▶ Work instructions
Check each line of the material that follows, and copy those holding the string "this".

▶ Records provided

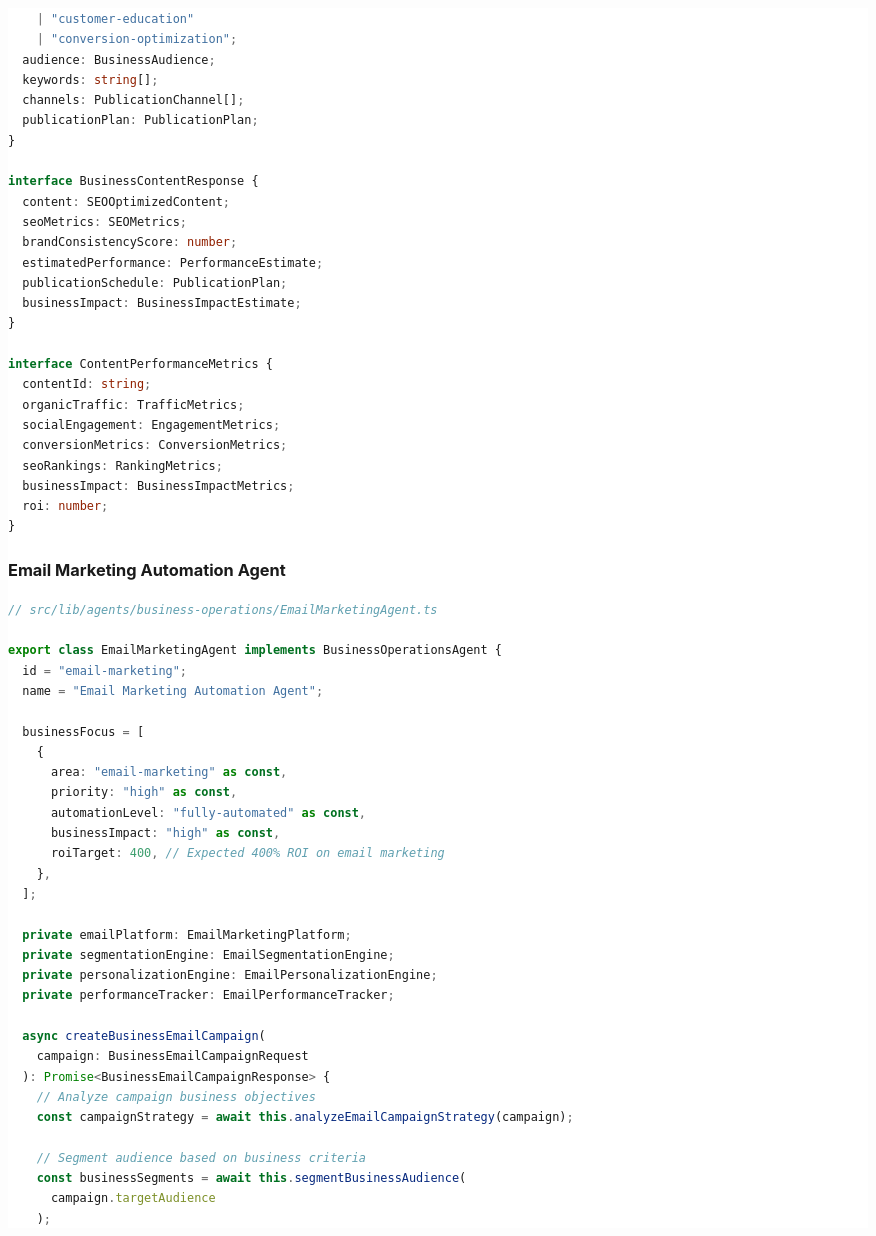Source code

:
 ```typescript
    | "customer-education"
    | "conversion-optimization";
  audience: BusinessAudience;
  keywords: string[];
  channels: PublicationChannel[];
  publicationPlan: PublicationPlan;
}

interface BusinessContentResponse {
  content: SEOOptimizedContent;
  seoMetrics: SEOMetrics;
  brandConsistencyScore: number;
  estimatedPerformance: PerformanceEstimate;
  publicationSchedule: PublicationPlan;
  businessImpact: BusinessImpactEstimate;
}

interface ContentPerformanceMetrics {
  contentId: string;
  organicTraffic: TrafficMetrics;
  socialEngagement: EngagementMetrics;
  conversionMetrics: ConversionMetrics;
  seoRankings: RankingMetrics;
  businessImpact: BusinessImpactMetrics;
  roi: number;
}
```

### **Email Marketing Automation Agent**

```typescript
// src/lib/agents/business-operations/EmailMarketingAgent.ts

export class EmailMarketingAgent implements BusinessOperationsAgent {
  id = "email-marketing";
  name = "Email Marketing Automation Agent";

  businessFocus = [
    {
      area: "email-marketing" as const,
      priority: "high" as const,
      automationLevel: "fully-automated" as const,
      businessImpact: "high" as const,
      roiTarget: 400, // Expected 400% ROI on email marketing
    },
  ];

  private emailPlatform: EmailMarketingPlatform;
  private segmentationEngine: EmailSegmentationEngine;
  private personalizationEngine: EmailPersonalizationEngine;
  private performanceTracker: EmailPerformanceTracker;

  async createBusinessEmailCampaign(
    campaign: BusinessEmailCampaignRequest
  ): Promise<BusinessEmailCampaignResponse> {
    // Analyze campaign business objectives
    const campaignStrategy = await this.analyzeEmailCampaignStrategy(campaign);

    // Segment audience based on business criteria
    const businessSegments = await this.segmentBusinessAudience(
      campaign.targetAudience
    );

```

▶ Response area
    const campaignStrategy = await this.analyzeEmailCampaignStrategy(campaign);
    const businessSegments = await this.segmentBusinessAudience(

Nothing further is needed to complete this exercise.